WORK ORDER. Taking the first line of the listing as the start and the line containing "One proposal per" as the end, reproduce everything in between exactly, both ends included.
■ ■ ■ ■
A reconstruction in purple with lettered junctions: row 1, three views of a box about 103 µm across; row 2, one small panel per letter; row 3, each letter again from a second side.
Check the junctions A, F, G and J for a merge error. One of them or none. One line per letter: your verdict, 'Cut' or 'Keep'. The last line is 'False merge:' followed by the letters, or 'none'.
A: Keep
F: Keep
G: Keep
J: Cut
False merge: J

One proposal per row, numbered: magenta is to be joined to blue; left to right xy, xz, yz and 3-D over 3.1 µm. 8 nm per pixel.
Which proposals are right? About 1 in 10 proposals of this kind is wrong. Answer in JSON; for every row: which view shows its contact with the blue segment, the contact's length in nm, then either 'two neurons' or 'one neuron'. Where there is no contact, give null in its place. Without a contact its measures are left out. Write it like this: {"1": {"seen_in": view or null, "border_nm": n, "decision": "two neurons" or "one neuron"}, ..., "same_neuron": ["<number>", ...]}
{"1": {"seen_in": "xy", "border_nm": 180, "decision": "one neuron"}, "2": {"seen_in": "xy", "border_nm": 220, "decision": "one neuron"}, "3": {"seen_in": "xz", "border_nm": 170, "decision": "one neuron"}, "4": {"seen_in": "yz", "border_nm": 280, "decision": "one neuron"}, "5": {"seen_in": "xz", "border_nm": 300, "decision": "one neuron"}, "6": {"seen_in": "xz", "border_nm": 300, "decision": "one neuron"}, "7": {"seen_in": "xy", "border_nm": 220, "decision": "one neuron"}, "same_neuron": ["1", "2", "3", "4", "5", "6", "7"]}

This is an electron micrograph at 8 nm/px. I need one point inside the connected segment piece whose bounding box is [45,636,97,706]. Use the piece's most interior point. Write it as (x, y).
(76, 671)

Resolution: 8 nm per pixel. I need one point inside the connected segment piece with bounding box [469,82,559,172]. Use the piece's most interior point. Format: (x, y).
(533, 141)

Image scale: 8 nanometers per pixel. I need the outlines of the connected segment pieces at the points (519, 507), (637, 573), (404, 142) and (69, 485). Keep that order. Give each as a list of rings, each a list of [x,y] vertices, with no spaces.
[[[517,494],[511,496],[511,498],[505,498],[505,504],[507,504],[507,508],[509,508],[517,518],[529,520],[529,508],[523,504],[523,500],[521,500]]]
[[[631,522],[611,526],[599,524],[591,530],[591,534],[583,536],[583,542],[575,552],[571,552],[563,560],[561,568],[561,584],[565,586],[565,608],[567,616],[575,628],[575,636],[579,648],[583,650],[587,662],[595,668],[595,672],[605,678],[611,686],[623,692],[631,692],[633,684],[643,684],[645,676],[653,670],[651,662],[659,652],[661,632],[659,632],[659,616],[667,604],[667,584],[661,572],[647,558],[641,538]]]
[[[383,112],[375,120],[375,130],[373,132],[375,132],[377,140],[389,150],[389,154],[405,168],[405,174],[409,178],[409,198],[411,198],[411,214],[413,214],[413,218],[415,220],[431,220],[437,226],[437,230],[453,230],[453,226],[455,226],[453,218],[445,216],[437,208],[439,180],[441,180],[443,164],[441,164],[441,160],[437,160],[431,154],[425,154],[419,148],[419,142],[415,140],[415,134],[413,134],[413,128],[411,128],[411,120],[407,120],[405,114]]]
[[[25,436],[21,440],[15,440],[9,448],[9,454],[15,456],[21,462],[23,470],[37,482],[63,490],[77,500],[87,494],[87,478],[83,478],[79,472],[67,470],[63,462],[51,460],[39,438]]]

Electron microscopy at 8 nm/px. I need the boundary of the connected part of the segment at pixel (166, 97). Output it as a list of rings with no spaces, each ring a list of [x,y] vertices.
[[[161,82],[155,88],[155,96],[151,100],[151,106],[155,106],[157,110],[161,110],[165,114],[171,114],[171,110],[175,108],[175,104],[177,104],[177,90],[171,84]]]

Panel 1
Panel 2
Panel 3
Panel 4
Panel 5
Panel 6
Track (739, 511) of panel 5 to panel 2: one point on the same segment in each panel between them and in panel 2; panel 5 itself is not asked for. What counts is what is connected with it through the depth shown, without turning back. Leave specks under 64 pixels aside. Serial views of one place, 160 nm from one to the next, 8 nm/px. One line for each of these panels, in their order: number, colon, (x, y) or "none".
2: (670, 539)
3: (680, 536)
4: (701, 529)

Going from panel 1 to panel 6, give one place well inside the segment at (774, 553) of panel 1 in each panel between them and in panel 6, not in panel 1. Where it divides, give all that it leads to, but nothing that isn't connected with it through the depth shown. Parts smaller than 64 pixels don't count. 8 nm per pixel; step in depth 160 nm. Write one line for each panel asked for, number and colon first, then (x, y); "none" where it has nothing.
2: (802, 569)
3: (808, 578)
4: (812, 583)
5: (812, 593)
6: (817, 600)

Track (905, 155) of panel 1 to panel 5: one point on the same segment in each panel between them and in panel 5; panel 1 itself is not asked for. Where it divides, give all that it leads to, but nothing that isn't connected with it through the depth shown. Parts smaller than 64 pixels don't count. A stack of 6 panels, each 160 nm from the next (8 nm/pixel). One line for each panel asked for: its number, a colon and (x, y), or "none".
■ ■ ■ ■
OUTPUT OF THE EXERCISE.
A reconstruction in purple with lettered junctions: row 1, three views of a box about 103 µm across; row 2, one small panel per letter; row 3, each letter again from a second side.
Check the junctions A, F, G and J for a merge error. One of them or none. One line per letter: your verdict, 'Cut' or 'Keep'. The last line is 'False merge:' followed by the letters, or 'none'.
A: Keep
F: Keep
G: Keep
J: Cut
False merge: J

One proposal per row, numbered: magenta is to be joined to blue; left to right xy, xz, yz and 3-D over 3.1 µm. 8 nm per pixel.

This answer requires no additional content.